1958 Ride Lonesome (Columbia) directed by Budd Boetticher.
1959 The Hanging Tree (WB) directed by Delmer Daves.
1959 Warlock (Fox) by Edward Dmytryk.
1959 The Wonderful Country (United Artists) directed by Robert Parrish.
1960 Comanche Station (Columbia) directed by Budd Boetticher.
1960 Flaming Star (Paramount) directed Donald Siegel.
1960 Hell Bent For Leather (Universal) directed by George Sherman.
1960 The Unforgiven (MGM) directed John Huston.

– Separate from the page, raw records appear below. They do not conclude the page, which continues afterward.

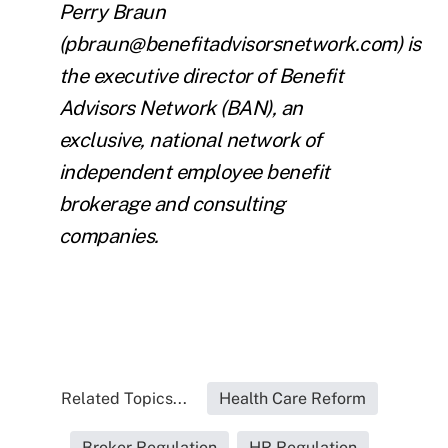
Perry Braun
(pbraun@benefitadvisorsnetwork.com)
is
the executive director of
Benefit
Advisors Network
(BAN), an
exclusive, national network of
independent employee benefit
brokerage and consulting
companies.
Related Topics...
Health Care Reform
Broker Regulation
HR Regulation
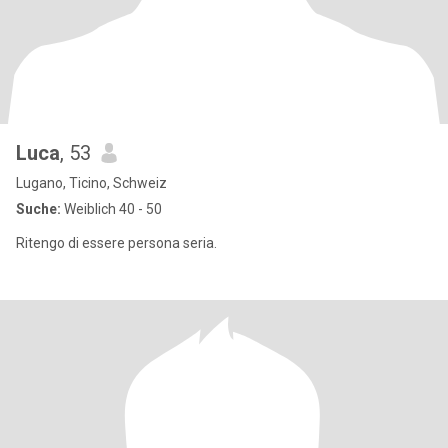
Luca
, 53
Lugano, Ticino, Schweiz
Suche:
Weiblich 40 - 50
Ritengo di essere persona seria.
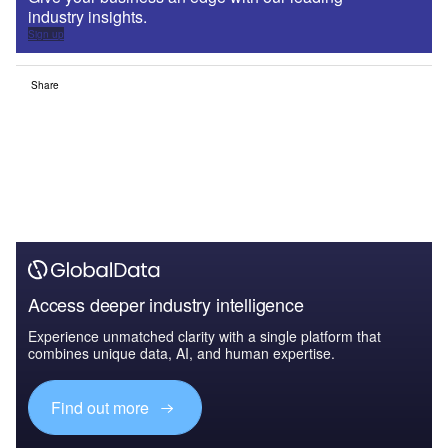
industry insights.
Sign up
Share
Access deeper industry intelligence
Experience unmatched clarity with a single platform that
combines unique data, AI, and human expertise.
Find out more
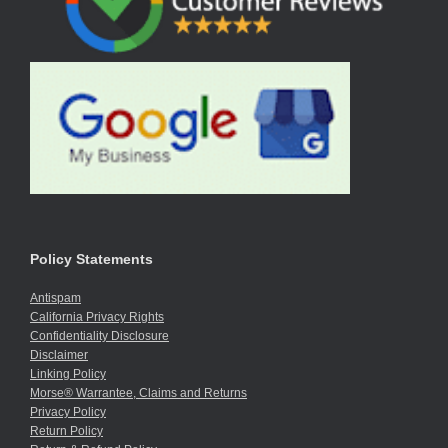
Policy Statements
Antispam
California Privacy Rights
Confidentiality Disclosure
Disclaimer
Linking Policy
Morse® Warrantee, Claims and Returns
Privacy Policy
Return Policy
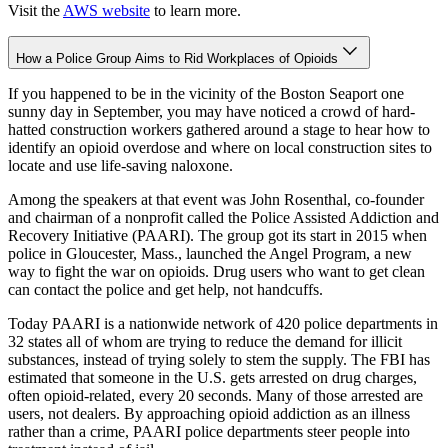
Visit the
AWS website
to learn more.
How a Police Group Aims to Rid Workplaces of Opioids
If you happened to be in the vicinity of the Boston Seaport one
sunny day in September, you may have noticed a crowd of hard-
hatted construction workers gathered around a stage to hear how to
identify an opioid overdose and where on local construction sites to
locate and use life-saving naloxone.
Among the speakers at that event was John Rosenthal, co-founder
and chairman of a nonprofit called the Police Assisted Addiction and
Recovery Initiative (PAARI). The group got its start in 2015 when
police in Gloucester, Mass., launched the Angel Program, a new
way to fight the war on opioids. Drug users who want to get clean
can contact the police and get help, not handcuffs.
Today PAARI is a nationwide network of 420 police departments in
32 states all of whom are trying to reduce the demand for illicit
substances, instead of trying solely to stem the supply. The FBI has
estimated that someone in the U.S. gets arrested on drug charges,
often opioid-related, every 20 seconds. Many of those arrested are
users, not dealers. By approaching opioid addiction as an illness
rather than a crime, PAARI police departments steer people into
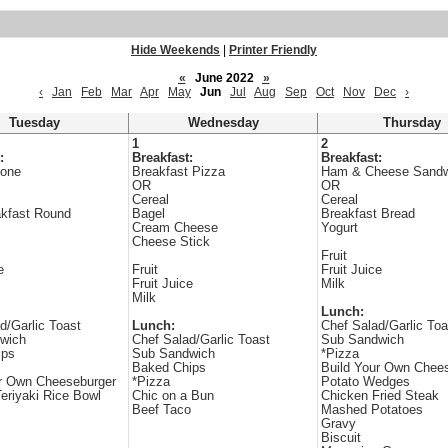
Hide Weekends
|
Printer Friendly
«
June 2022
»
‹
Jan
Feb
Mar
Apr
May
Jun
Jul
Aug
Sep
Oct
Nov
Dec
›
Tuesday
Wednesday
Thursday
1
2
:
Breakfast:
Breakfast:
one
Breakfast Pizza
Ham & Cheese Sandw
OR
OR
Cereal
Cereal
kfast Round
Bagel
Breakfast Bread
Cream Cheese
Yogurt
Cheese Stick
Fruit
e
Fruit
Fruit Juice
Fruit Juice
Milk
Milk
Lunch:
d/Garlic Toast
Lunch:
Chef Salad/Garlic Toa
wich
Chef Salad/Garlic Toast
Sub Sandwich
ips
Sub Sandwich
*Pizza
Baked Chips
Build Your Own Chee
ur Own Cheeseburger
*Pizza
Potato Wedges
eriyaki Rice Bowl
Chic on a Bun
Chicken Fried Steak
Beef Taco
Mashed Potatoes
Gravy
Biscuit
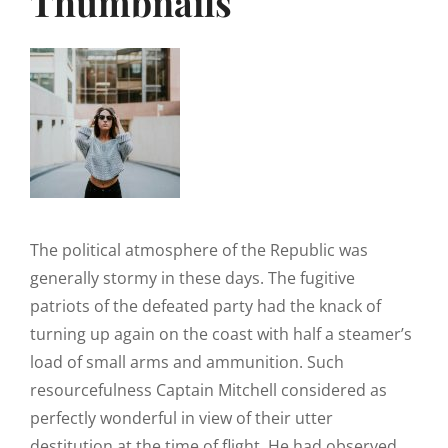
Thumbnails
The political atmosphere of the Republic was
generally stormy in these days. The fugitive
patriots of the defeated party had the knack of
turning up again on the coast with half a steamer’s
load of small arms and ammunition. Such
resourcefulness Captain Mitchell considered as
perfectly wonderful in view of their utter
destitution at the time of flight. He had observed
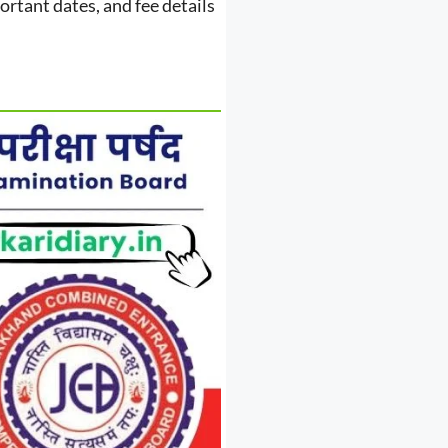
portant dates, and fee details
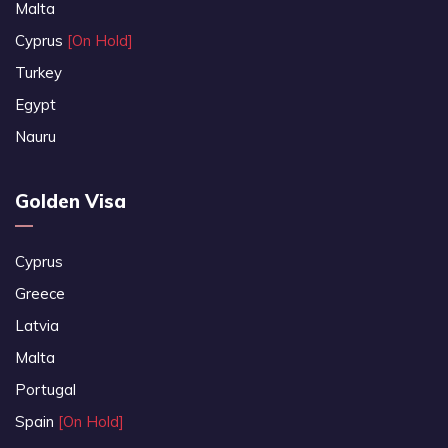
Malta
Cyprus
[On Hold]
Turkey
Egypt
Nauru
Golden Visa
Cyprus
Greece
Latvia
Malta
Portugal
Spain
[On Hold]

I rewatched Flaming Star last weekend, much better than I remembered, actually a very good, well-acted (by Presley as well) and intelligent ‘Indians western’, only marred by some all too poetic Kiowa dialogue and a couple of uninspired moments

I miss Rio Bravo on the list.

What a dumb thing to say.

[quote=“scherpschutter, post:2, topic:3540”]I rewatched Flaming Star last weekend, much better than I remembered, actually a very good, well-acted (by Presley as well) and intelligent ‘Indians western’, only marred by some all too poetic Kiowa dialogue and a couple of uninspired moments

I miss Rio Bravo on the list.[/quote]

People tend to dismiss FLAMING STAR (1960) because it stars Elvis Presley. They expect a harmless piece of fluff and a silly musical, like most of his movies. But FLAMING STAR isn’t a musical. The obligatory song is dispensed with in the first five minutes. The film was to star Marlon Brando, who backed out at the last minute, and it defaulted to Elvis Presley. This was before his agent, Col. Tom Parker, began to exercise creative control over Elvis’ movies. FLAMING STAR is violent for its time with a hard-edged sensibility and a mature view of racial conflict in the west. The Kiowas resent the Anglos, the Anglos want to wipe out the Kiowas, both sides fear one another, and the family man who married an Indian gets stuck in the middle. They all pay the highest price, but especially the son played by Elvis, who finds himself rejected in both societies, and who feels guilty that his presence is bringing on disaster. “If this is how life is going to be,” says the half breed played by Elvis, “to hell with it.”

I don’t know about RIO BRAVO. I enjoy spending a couple of hours with John Wayne no matter what the film is. I also enjoy Angie Dickinson, Dean Martin, Rick Nelson and Walter Brennan. I’ve been enjoying the film my entire life, but all it does is talk, talk, talk. It’s your basic siege plot, played for character at the expense of action or suspense. The improvised scenes are redundant, long and loose and the humor isn’t funny. Everybody loves the film including me but I just don’t think it’s particularly good.